For a retry configuration with maxRetries: 3, backoffMs: 1000, and backoffType: "exponential":
  • Original event: Fails immediately → Status: Failed
  • Retry event 1: Created and scheduled 1 second later (1000ms backoff)
  • Retry event 2: Created and scheduled 2 seconds after retry 1 (2000ms backoff)
  • Retry event 3: Created and scheduled 4 seconds after retry 2 (4000ms backoff)
For backoffType: "linear" with the same configuration:
  • Original event: Fails immediately → Status: Failed
  • Retry event 1: Created and scheduled 1 second later (1000ms backoff)
  • Retry event 2: Created and scheduled 1 second after retry 1 (1000ms backoff)
  • Retry event 3: Created and scheduled 1 second after retry 2 (1000ms backoff)

Tracking Retries

You can identify retry events by checking the retry_of field, which contains the ID of the original failed event. This allows you to:
  • Track all retry attempts for a specific original event
  • See the complete retry history by querying events with a specific retry_of value
  • Understand the relationship between the original event and its retries

Success After Retry

If any retry event succeeds (receives a 2xx status code), it transitions to Success status. No further retry events are created after a successful retry.

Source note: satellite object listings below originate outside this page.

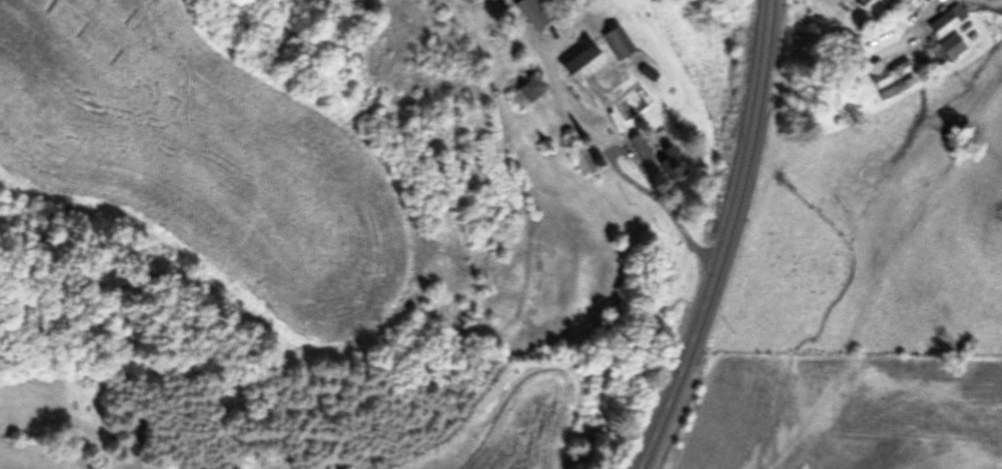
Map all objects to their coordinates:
building: (530, 13)
building: (946, 31)
building: (576, 63)
road: (855, 67)
building: (877, 73)
building: (529, 88)
building: (640, 146)
building: (668, 158)
crop: (202, 172)
road: (727, 240)
crop: (543, 350)
crop: (42, 424)

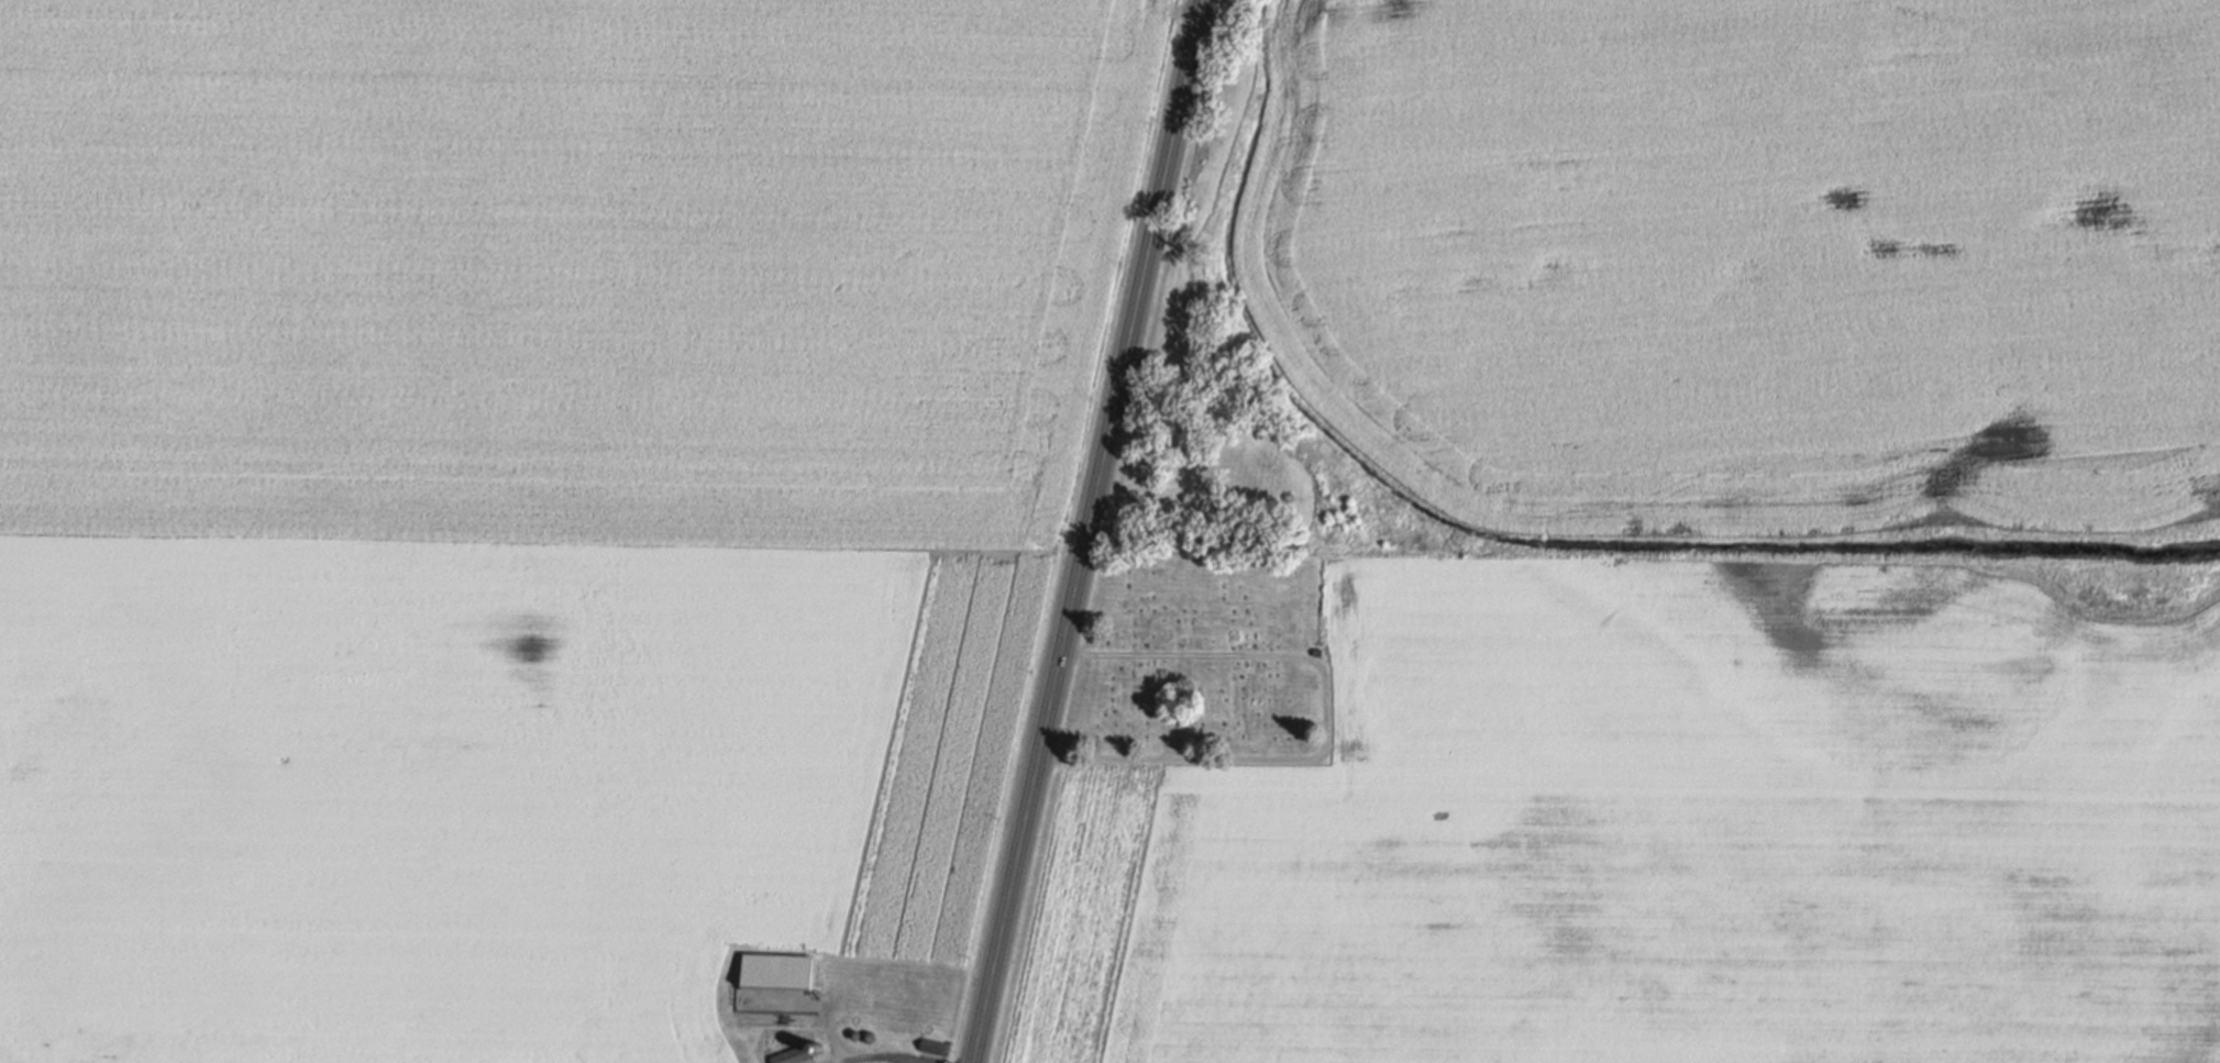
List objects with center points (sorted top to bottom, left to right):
crop: (1756, 258)
crop: (561, 267)
road: (1090, 531)
building: (1317, 652)
road: (1157, 655)
park: (1201, 658)
crop: (1665, 832)
building: (777, 969)
building: (935, 1047)
building: (794, 1054)

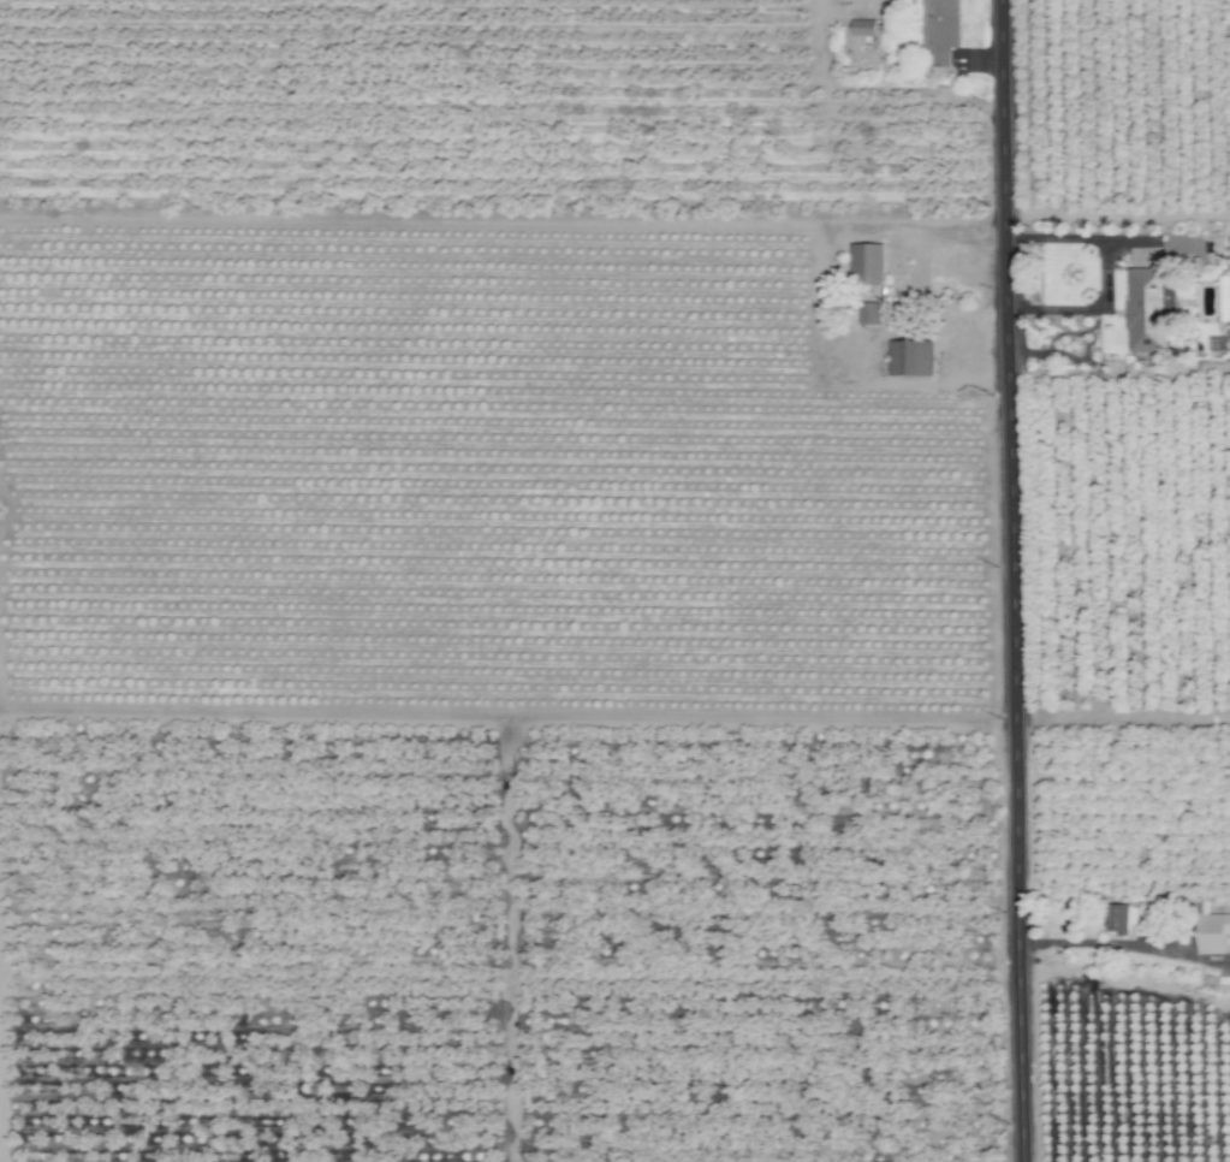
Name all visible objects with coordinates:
building: (873, 30)
building: (941, 30)
road: (1118, 218)
building: (869, 264)
road: (1103, 273)
building: (1144, 312)
building: (870, 314)
road: (857, 358)
building: (911, 359)
road: (1015, 580)
road: (1124, 715)
building: (1118, 918)
building: (1212, 933)
road: (1126, 946)

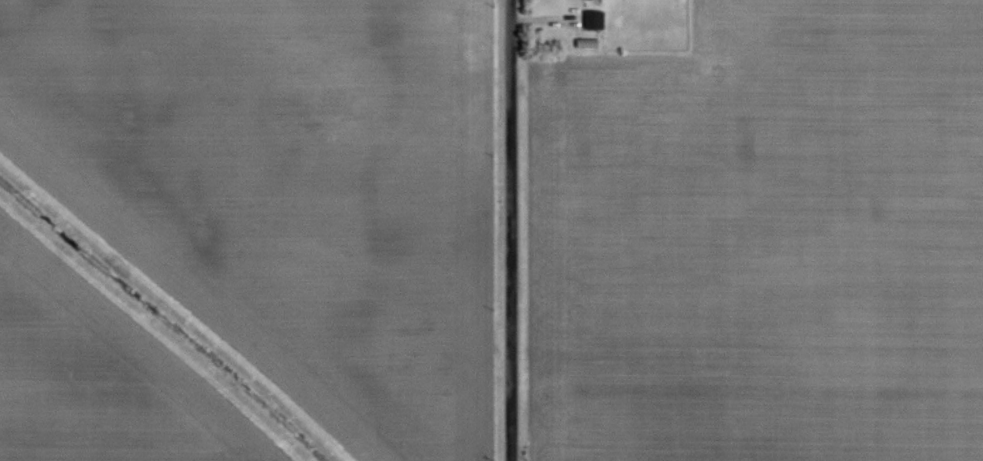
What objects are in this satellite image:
building: (591, 16)
road: (506, 230)

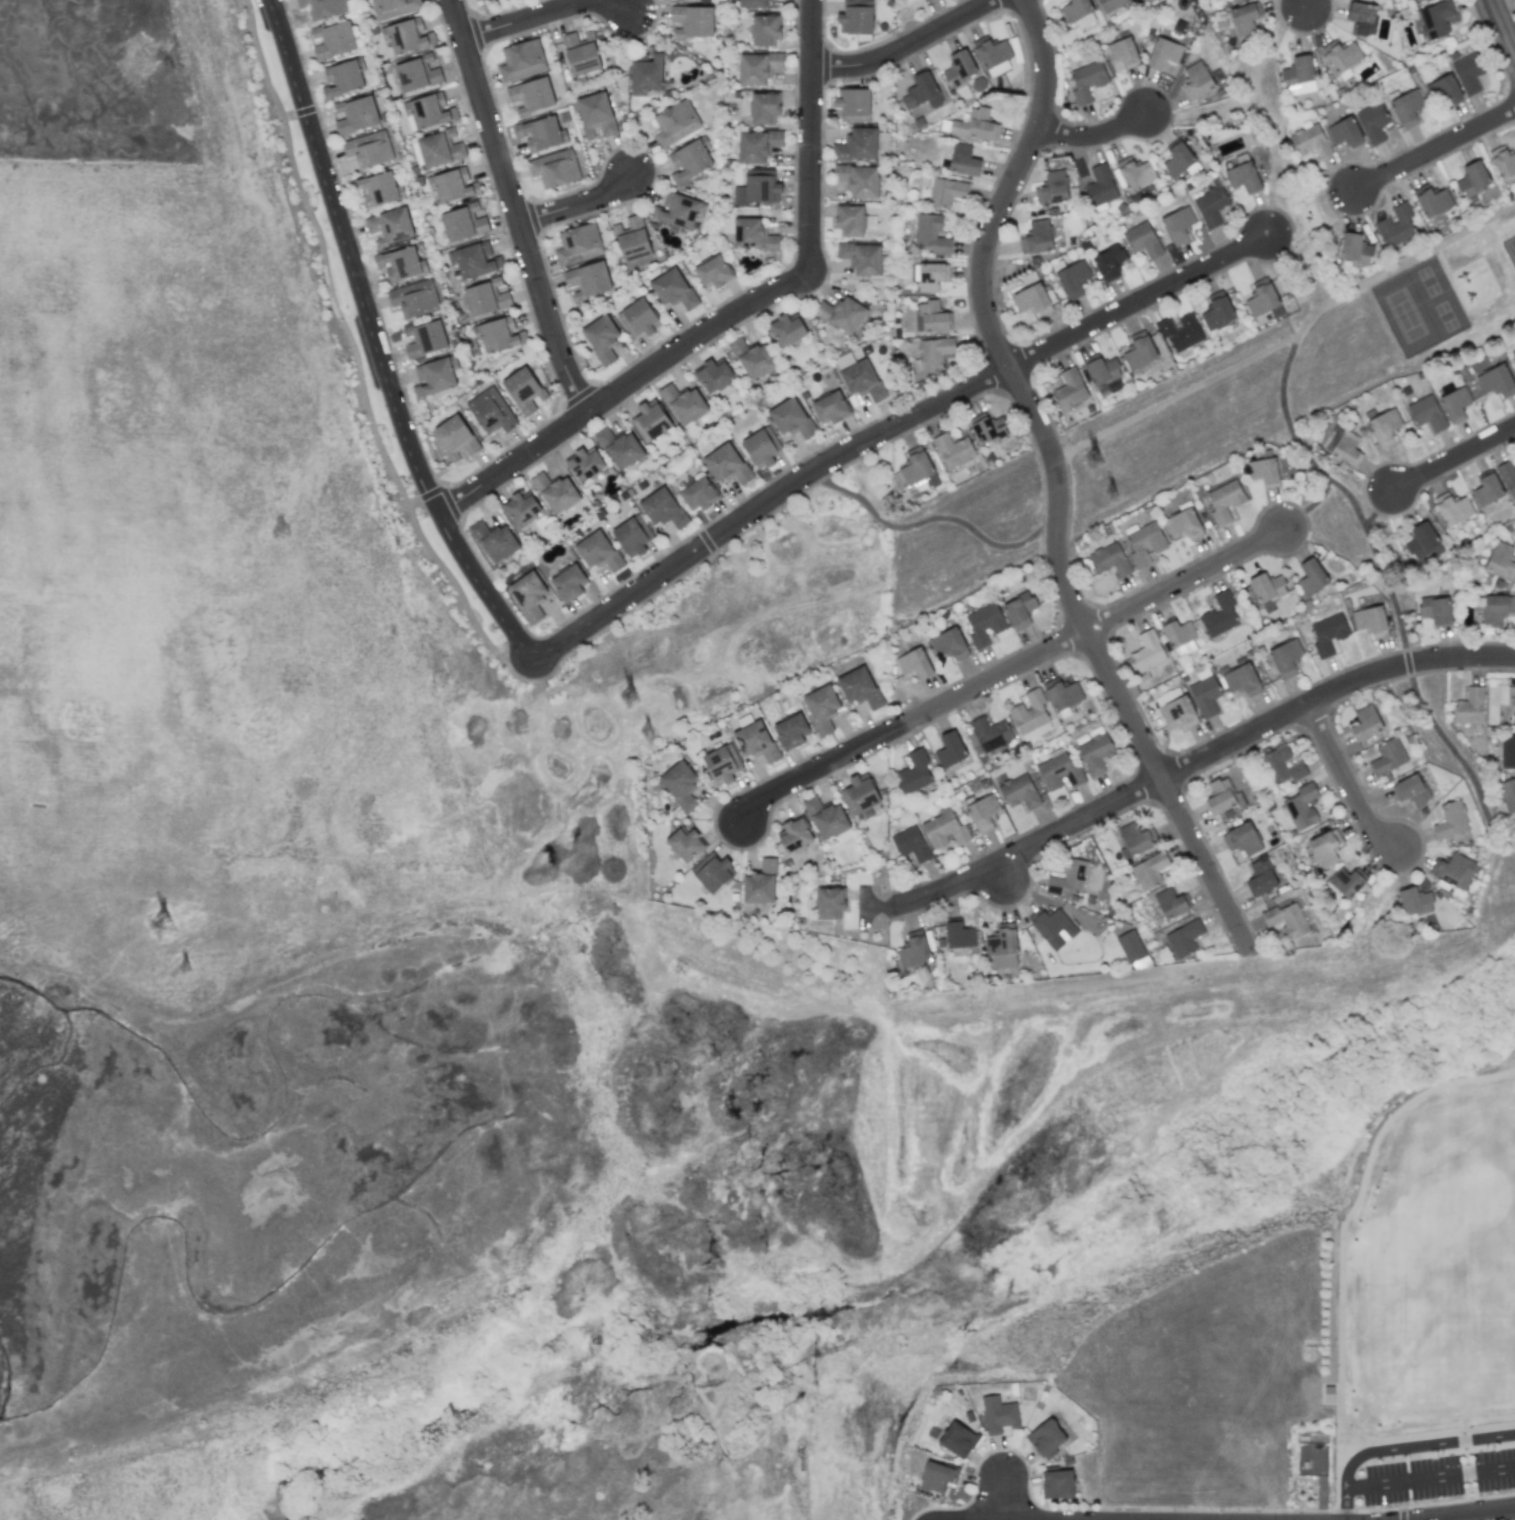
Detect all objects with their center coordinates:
building: (1238, 0)
building: (752, 3)
road: (1307, 3)
building: (1110, 5)
building: (393, 7)
building: (323, 8)
building: (1078, 12)
road: (547, 15)
building: (1362, 17)
building: (1244, 18)
building: (855, 19)
building: (1435, 19)
building: (692, 21)
building: (764, 29)
road: (1499, 30)
building: (406, 36)
building: (334, 40)
road: (909, 49)
building: (581, 53)
building: (1122, 53)
building: (1163, 53)
building: (1341, 55)
building: (993, 56)
building: (522, 60)
building: (757, 67)
building: (959, 67)
building: (1298, 71)
building: (646, 72)
building: (417, 73)
building: (1468, 73)
building: (344, 78)
building: (1087, 81)
building: (1196, 81)
building: (1443, 91)
building: (922, 92)
building: (531, 96)
building: (853, 104)
building: (764, 108)
building: (1407, 108)
building: (429, 111)
building: (356, 114)
building: (595, 114)
building: (1372, 122)
building: (675, 123)
building: (973, 124)
building: (541, 133)
building: (1344, 133)
road: (1095, 139)
building: (1309, 141)
building: (757, 145)
building: (856, 145)
building: (440, 148)
building: (368, 149)
road: (1436, 151)
building: (690, 160)
building: (1179, 160)
building: (963, 161)
building: (1502, 162)
building: (554, 168)
building: (1134, 173)
building: (1243, 174)
building: (1473, 178)
building: (858, 180)
building: (453, 185)
building: (1100, 186)
building: (1052, 188)
building: (379, 189)
building: (757, 190)
building: (946, 192)
building: (1432, 200)
road: (513, 206)
road: (578, 206)
building: (1211, 206)
building: (679, 211)
building: (849, 220)
building: (463, 223)
building: (1178, 225)
building: (1396, 226)
building: (389, 227)
building: (754, 234)
building: (930, 234)
building: (1036, 238)
building: (632, 239)
building: (1142, 240)
building: (578, 244)
building: (1355, 249)
park: (1510, 249)
building: (861, 258)
building: (474, 260)
building: (1109, 263)
building: (400, 264)
road: (806, 266)
road: (1407, 267)
building: (713, 272)
building: (929, 276)
building: (1073, 279)
building: (588, 280)
building: (672, 289)
building: (414, 299)
building: (485, 299)
building: (1032, 300)
building: (1263, 300)
building: (1217, 311)
park: (1423, 312)
building: (842, 314)
building: (932, 317)
building: (638, 318)
building: (786, 329)
building: (1180, 333)
building: (499, 335)
building: (601, 338)
building: (425, 339)
road: (373, 344)
building: (1139, 351)
building: (934, 353)
road: (354, 354)
building: (1514, 357)
building: (753, 359)
building: (1101, 370)
building: (435, 376)
building: (713, 376)
building: (861, 380)
building: (1496, 381)
building: (1070, 389)
road: (1181, 396)
building: (683, 403)
park: (1226, 404)
building: (1455, 404)
building: (830, 408)
building: (491, 411)
building: (1426, 413)
building: (791, 418)
building: (650, 421)
building: (1384, 427)
building: (987, 428)
road: (888, 433)
building: (456, 438)
building: (619, 448)
building: (761, 448)
building: (1347, 448)
building: (953, 450)
power tower: (1093, 459)
road: (1455, 461)
road: (512, 463)
building: (585, 464)
building: (726, 464)
building: (917, 472)
building: (1264, 472)
road: (1059, 476)
building: (1508, 478)
building: (1487, 490)
building: (555, 492)
building: (698, 493)
power tower: (1111, 494)
building: (1224, 501)
building: (663, 508)
building: (1452, 508)
building: (521, 511)
road: (1311, 511)
road: (1381, 512)
road: (935, 521)
building: (1183, 525)
building: (632, 536)
building: (1423, 540)
building: (494, 541)
building: (1145, 544)
building: (597, 551)
building: (1109, 560)
building: (1501, 561)
building: (1311, 577)
building: (568, 583)
road: (1389, 585)
building: (1267, 587)
building: (528, 596)
building: (1496, 609)
building: (1019, 610)
building: (1435, 610)
building: (1219, 615)
building: (1370, 621)
building: (985, 625)
building: (1328, 633)
building: (1179, 637)
building: (949, 644)
building: (1147, 652)
building: (1285, 657)
building: (914, 664)
road: (1008, 672)
building: (1241, 680)
building: (859, 687)
building: (1204, 693)
building: (1062, 694)
power tower: (629, 698)
building: (1511, 700)
building: (1470, 706)
building: (822, 708)
building: (1029, 712)
building: (1178, 712)
building: (1365, 723)
building: (791, 731)
power tower: (647, 733)
building: (991, 733)
building: (755, 741)
building: (950, 750)
building: (1094, 750)
building: (1507, 752)
building: (1388, 756)
building: (721, 764)
road: (1197, 764)
building: (1281, 766)
building: (1059, 772)
building: (913, 773)
road: (1346, 781)
building: (680, 785)
building: (1411, 790)
building: (1018, 792)
building: (1508, 794)
building: (859, 795)
building: (1219, 797)
building: (1301, 807)
building: (983, 813)
building: (826, 818)
building: (1451, 820)
building: (944, 830)
building: (795, 835)
building: (1242, 839)
building: (1133, 840)
building: (684, 844)
building: (910, 844)
building: (1324, 849)
building: (1149, 871)
building: (1454, 871)
building: (712, 872)
building: (1068, 877)
building: (1261, 877)
building: (1345, 882)
building: (760, 883)
building: (1415, 901)
building: (829, 902)
building: (1170, 903)
building: (1286, 920)
power tower: (162, 927)
building: (1050, 927)
building: (959, 935)
building: (1184, 938)
building: (1002, 948)
building: (914, 949)
power tower: (185, 970)
road: (1342, 1246)
park: (1336, 1333)
building: (1329, 1394)
building: (998, 1415)
building: (1045, 1437)
road: (1427, 1439)
building: (957, 1440)
road: (1405, 1451)
building: (937, 1477)
road: (1430, 1480)
parking lot: (1431, 1481)
building: (1057, 1484)
road: (1002, 1500)
road: (1474, 1515)

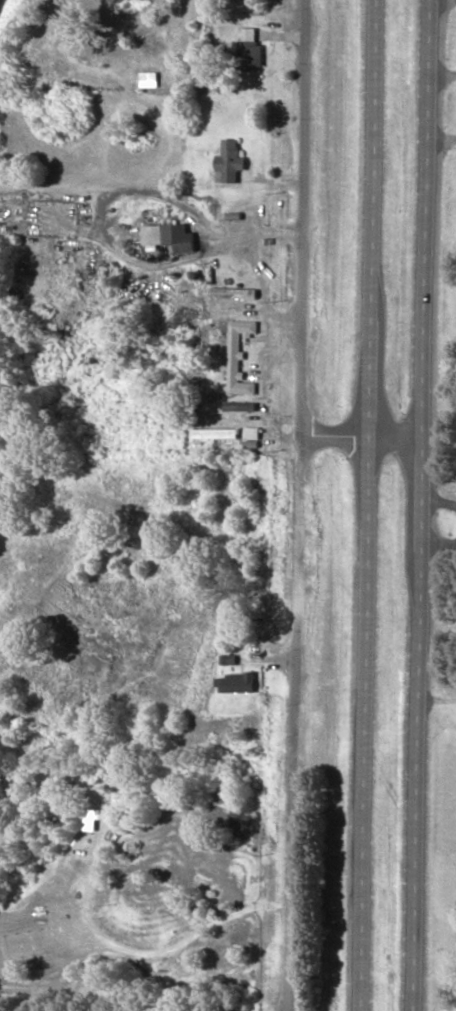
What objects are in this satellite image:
building: (253, 55)
building: (232, 164)
road: (153, 194)
building: (169, 237)
road: (247, 285)
building: (235, 365)
building: (216, 434)
road: (379, 435)
building: (253, 438)
road: (302, 505)
road: (370, 505)
road: (425, 505)
building: (243, 683)
road: (291, 998)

Monitoring Failed Events and Retries

You can monitor failed events and their retries by:
  1. Filtering events by status: List all events with status: "failed" to see original failures
  2. Finding retry events: Query events with a specific retry_of value to see all retry attempts for an original event
  3. Checking event details: Retrieve a specific event to see its execution results, including:
    • Response status codes
    • Response headers and body (truncated to 1KB)
    • Response duration
    • Error messages if the attempt failed
  4. Understanding retry relationships: Use the retry_of field to trace retry events back to their original failed event

Best Practices

Configure Appropriate Retries

  • Use exponential backoff for transient failures (server overload, temporary network issues)
  • Use linear backoff for consistent retry intervals
  • Set maxRetries based on your tolerance for delayed delivery vs. giving up

Handle Different Failure Types

  • 4xx errors (client errors): Usually indicate invalid requests—retries may not help unless you fix the request
  • 5xx errors (server errors): Often transient—retries are more likely to succeed
  • Timeouts: May indicate server overload—exponential backoff is recommended

Monitor and Alert

Set up monitoring for failed events and configure alerts to notify you when failures occur, especially for critical webhooks.